▸ INSTRUCTIONS FOR THE TASK: Reproduce each of the following lines word for word, without changing anything.

▸ GIVEN ENTRIES:
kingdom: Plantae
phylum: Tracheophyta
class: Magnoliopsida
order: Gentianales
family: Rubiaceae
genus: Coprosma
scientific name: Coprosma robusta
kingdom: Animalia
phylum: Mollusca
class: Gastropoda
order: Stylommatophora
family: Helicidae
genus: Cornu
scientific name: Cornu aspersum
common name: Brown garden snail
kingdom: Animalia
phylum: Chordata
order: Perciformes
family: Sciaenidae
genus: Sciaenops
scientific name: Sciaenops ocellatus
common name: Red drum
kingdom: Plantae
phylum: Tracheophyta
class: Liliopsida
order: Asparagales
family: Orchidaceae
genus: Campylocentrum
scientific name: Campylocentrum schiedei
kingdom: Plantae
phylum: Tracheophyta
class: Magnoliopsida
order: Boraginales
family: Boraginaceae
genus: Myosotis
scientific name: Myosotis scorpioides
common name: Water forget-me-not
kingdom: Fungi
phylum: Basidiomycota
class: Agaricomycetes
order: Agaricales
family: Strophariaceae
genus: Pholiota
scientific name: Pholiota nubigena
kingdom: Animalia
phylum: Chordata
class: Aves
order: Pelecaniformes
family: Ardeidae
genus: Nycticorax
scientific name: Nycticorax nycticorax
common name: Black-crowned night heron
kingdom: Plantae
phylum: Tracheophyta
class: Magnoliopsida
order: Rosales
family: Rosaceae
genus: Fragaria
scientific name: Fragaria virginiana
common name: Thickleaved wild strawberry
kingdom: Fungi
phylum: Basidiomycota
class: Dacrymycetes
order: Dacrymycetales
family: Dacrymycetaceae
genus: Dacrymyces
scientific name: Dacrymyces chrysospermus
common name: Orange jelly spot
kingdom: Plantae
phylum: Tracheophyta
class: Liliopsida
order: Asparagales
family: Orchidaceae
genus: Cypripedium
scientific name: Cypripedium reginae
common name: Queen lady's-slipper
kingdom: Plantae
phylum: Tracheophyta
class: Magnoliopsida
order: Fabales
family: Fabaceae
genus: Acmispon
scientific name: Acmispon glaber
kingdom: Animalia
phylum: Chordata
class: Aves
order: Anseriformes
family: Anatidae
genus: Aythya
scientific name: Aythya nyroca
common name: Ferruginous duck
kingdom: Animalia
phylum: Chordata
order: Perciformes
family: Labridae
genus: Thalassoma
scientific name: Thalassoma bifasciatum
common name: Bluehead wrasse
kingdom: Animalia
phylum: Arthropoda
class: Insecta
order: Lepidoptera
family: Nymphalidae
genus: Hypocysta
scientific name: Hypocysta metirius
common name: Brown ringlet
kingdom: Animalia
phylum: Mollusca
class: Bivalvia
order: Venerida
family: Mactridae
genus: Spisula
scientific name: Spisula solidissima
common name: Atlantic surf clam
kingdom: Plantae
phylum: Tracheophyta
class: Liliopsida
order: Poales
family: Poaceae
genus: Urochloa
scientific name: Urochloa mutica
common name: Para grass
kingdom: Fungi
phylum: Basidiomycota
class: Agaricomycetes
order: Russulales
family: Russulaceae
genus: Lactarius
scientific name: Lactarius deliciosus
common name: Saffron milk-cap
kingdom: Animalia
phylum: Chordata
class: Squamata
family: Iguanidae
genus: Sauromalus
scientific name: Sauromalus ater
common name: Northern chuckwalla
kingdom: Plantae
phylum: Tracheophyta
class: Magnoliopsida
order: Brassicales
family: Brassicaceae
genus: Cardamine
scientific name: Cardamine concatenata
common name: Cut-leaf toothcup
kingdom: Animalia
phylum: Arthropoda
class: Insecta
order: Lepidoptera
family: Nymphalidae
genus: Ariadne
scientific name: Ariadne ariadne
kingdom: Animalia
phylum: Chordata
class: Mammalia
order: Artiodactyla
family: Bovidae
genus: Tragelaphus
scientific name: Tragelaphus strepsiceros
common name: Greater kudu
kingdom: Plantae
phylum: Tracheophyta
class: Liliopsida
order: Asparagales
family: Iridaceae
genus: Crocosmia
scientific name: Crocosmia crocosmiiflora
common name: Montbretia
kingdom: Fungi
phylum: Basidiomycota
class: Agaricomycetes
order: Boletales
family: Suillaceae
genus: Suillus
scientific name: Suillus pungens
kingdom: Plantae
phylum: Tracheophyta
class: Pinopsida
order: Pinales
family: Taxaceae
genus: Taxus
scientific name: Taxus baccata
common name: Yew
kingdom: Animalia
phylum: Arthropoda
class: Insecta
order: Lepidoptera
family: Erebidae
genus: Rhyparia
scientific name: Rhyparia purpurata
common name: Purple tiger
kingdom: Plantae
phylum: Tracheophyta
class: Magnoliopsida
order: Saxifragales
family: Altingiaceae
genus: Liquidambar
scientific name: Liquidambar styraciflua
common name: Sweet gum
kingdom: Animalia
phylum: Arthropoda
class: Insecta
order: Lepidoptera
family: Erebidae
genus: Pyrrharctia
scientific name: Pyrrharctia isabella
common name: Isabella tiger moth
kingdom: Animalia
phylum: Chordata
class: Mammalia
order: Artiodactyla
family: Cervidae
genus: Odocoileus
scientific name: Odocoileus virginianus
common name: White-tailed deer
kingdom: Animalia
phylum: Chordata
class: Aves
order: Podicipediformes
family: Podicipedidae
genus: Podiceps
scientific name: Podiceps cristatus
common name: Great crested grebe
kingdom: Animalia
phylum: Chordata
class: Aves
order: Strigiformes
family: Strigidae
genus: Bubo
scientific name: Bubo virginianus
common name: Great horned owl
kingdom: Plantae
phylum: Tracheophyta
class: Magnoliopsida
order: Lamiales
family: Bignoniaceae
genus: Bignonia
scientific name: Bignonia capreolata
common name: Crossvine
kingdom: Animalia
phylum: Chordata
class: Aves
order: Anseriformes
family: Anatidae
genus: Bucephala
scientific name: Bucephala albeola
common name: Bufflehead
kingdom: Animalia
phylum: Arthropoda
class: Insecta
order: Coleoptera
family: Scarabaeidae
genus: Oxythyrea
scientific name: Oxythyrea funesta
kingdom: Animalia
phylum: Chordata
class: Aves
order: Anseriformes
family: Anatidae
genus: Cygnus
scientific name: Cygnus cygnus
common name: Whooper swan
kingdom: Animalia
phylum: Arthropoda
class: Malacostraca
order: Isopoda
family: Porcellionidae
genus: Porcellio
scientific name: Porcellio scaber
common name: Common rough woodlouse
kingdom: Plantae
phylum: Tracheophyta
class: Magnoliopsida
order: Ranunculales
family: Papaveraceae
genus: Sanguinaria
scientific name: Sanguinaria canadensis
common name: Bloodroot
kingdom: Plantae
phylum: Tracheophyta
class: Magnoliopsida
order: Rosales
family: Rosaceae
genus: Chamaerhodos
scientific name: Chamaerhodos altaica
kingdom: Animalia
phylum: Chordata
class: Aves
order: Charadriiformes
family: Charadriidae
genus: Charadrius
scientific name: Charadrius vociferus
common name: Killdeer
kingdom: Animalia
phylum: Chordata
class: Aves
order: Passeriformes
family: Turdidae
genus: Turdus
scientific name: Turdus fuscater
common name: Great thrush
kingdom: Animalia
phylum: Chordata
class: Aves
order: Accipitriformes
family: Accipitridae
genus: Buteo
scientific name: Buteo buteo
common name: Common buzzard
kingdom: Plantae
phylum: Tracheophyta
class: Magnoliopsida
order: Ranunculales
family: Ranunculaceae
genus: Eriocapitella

▸ ANSWER BELOW:
kingdom: Plantae
phylum: Tracheophyta
class: Magnoliopsida
order: Gentianales
family: Rubiaceae
genus: Coprosma
scientific name: Coprosma robusta
kingdom: Animalia
phylum: Mollusca
class: Gastropoda
order: Stylommatophora
family: Helicidae
genus: Cornu
scientific name: Cornu aspersum
common name: Brown garden snail
kingdom: Animalia
phylum: Chordata
order: Perciformes
family: Sciaenidae
genus: Sciaenops
scientific name: Sciaenops ocellatus
common name: Red drum
kingdom: Plantae
phylum: Tracheophyta
class: Liliopsida
order: Asparagales
family: Orchidaceae
genus: Campylocentrum
scientific name: Campylocentrum schiedei
kingdom: Plantae
phylum: Tracheophyta
class: Magnoliopsida
order: Boraginales
family: Boraginaceae
genus: Myosotis
scientific name: Myosotis scorpioides
common name: Water forget-me-not
kingdom: Fungi
phylum: Basidiomycota
class: Agaricomycetes
order: Agaricales
family: Strophariaceae
genus: Pholiota
scientific name: Pholiota nubigena
kingdom: Animalia
phylum: Chordata
class: Aves
order: Pelecaniformes
family: Ardeidae
genus: Nycticorax
scientific name: Nycticorax nycticorax
common name: Black-crowned night heron
kingdom: Plantae
phylum: Tracheophyta
class: Magnoliopsida
order: Rosales
family: Rosaceae
genus: Fragaria
scientific name: Fragaria virginiana
common name: Thickleaved wild strawberry
kingdom: Fungi
phylum: Basidiomycota
class: Dacrymycetes
order: Dacrymycetales
family: Dacrymycetaceae
genus: Dacrymyces
scientific name: Dacrymyces chrysospermus
common name: Orange jelly spot
kingdom: Plantae
phylum: Tracheophyta
class: Liliopsida
order: Asparagales
family: Orchidaceae
genus: Cypripedium
scientific name: Cypripedium reginae
common name: Queen lady's-slipper
kingdom: Plantae
phylum: Tracheophyta
class: Magnoliopsida
order: Fabales
family: Fabaceae
genus: Acmispon
scientific name: Acmispon glaber
kingdom: Animalia
phylum: Chordata
class: Aves
order: Anseriformes
family: Anatidae
genus: Aythya
scientific name: Aythya nyroca
common name: Ferruginous duck
kingdom: Animalia
phylum: Chordata
order: Perciformes
family: Labridae
genus: Thalassoma
scientific name: Thalassoma bifasciatum
common name: Bluehead wrasse
kingdom: Animalia
phylum: Arthropoda
class: Insecta
order: Lepidoptera
family: Nymphalidae
genus: Hypocysta
scientific name: Hypocysta metirius
common name: Brown ringlet
kingdom: Animalia
phylum: Mollusca
class: Bivalvia
order: Venerida
family: Mactridae
genus: Spisula
scientific name: Spisula solidissima
common name: Atlantic surf clam
kingdom: Plantae
phylum: Tracheophyta
class: Liliopsida
order: Poales
family: Poaceae
genus: Urochloa
scientific name: Urochloa mutica
common name: Para grass
kingdom: Fungi
phylum: Basidiomycota
class: Agaricomycetes
order: Russulales
family: Russulaceae
genus: Lactarius
scientific name: Lactarius deliciosus
common name: Saffron milk-cap
kingdom: Animalia
phylum: Chordata
class: Squamata
family: Iguanidae
genus: Sauromalus
scientific name: Sauromalus ater
common name: Northern chuckwalla
kingdom: Plantae
phylum: Tracheophyta
class: Magnoliopsida
order: Brassicales
family: Brassicaceae
genus: Cardamine
scientific name: Cardamine concatenata
common name: Cut-leaf toothcup
kingdom: Animalia
phylum: Arthropoda
class: Insecta
order: Lepidoptera
family: Nymphalidae
genus: Ariadne
scientific name: Ariadne ariadne
kingdom: Animalia
phylum: Chordata
class: Mammalia
order: Artiodactyla
family: Bovidae
genus: Tragelaphus
scientific name: Tragelaphus strepsiceros
common name: Greater kudu
kingdom: Plantae
phylum: Tracheophyta
class: Liliopsida
order: Asparagales
family: Iridaceae
genus: Crocosmia
scientific name: Crocosmia crocosmiiflora
common name: Montbretia
kingdom: Fungi
phylum: Basidiomycota
class: Agaricomycetes
order: Boletales
family: Suillaceae
genus: Suillus
scientific name: Suillus pungens
kingdom: Plantae
phylum: Tracheophyta
class: Pinopsida
order: Pinales
family: Taxaceae
genus: Taxus
scientific name: Taxus baccata
common name: Yew
kingdom: Animalia
phylum: Arthropoda
class: Insecta
order: Lepidoptera
family: Erebidae
genus: Rhyparia
scientific name: Rhyparia purpurata
common name: Purple tiger
kingdom: Plantae
phylum: Tracheophyta
class: Magnoliopsida
order: Saxifragales
family: Altingiaceae
genus: Liquidambar
scientific name: Liquidambar styraciflua
common name: Sweet gum
kingdom: Animalia
phylum: Arthropoda
class: Insecta
order: Lepidoptera
family: Erebidae
genus: Pyrrharctia
scientific name: Pyrrharctia isabella
common name: Isabella tiger moth
kingdom: Animalia
phylum: Chordata
class: Mammalia
order: Artiodactyla
family: Cervidae
genus: Odocoileus
scientific name: Odocoileus virginianus
common name: White-tailed deer
kingdom: Animalia
phylum: Chordata
class: Aves
order: Podicipediformes
family: Podicipedidae
genus: Podiceps
scientific name: Podiceps cristatus
common name: Great crested grebe
kingdom: Animalia
phylum: Chordata
class: Aves
order: Strigiformes
family: Strigidae
genus: Bubo
scientific name: Bubo virginianus
common name: Great horned owl
kingdom: Plantae
phylum: Tracheophyta
class: Magnoliopsida
order: Lamiales
family: Bignoniaceae
genus: Bignonia
scientific name: Bignonia capreolata
common name: Crossvine
kingdom: Animalia
phylum: Chordata
class: Aves
order: Anseriformes
family: Anatidae
genus: Bucephala
scientific name: Bucephala albeola
common name: Bufflehead
kingdom: Animalia
phylum: Arthropoda
class: Insecta
order: Coleoptera
family: Scarabaeidae
genus: Oxythyrea
scientific name: Oxythyrea funesta
kingdom: Animalia
phylum: Chordata
class: Aves
order: Anseriformes
family: Anatidae
genus: Cygnus
scientific name: Cygnus cygnus
common name: Whooper swan
kingdom: Animalia
phylum: Arthropoda
class: Malacostraca
order: Isopoda
family: Porcellionidae
genus: Porcellio
scientific name: Porcellio scaber
common name: Common rough woodlouse
kingdom: Plantae
phylum: Tracheophyta
class: Magnoliopsida
order: Ranunculales
family: Papaveraceae
genus: Sanguinaria
scientific name: Sanguinaria canadensis
common name: Bloodroot
kingdom: Plantae
phylum: Tracheophyta
class: Magnoliopsida
order: Rosales
family: Rosaceae
genus: Chamaerhodos
scientific name: Chamaerhodos altaica
kingdom: Animalia
phylum: Chordata
class: Aves
order: Charadriiformes
family: Charadriidae
genus: Charadrius
scientific name: Charadrius vociferus
common name: Killdeer
kingdom: Animalia
phylum: Chordata
class: Aves
order: Passeriformes
family: Turdidae
genus: Turdus
scientific name: Turdus fuscater
common name: Great thrush
kingdom: Animalia
phylum: Chordata
class: Aves
order: Accipitriformes
family: Accipitridae
genus: Buteo
scientific name: Buteo buteo
common name: Common buzzard
kingdom: Plantae
phylum: Tracheophyta
class: Magnoliopsida
order: Ranunculales
family: Ranunculaceae
genus: Eriocapitella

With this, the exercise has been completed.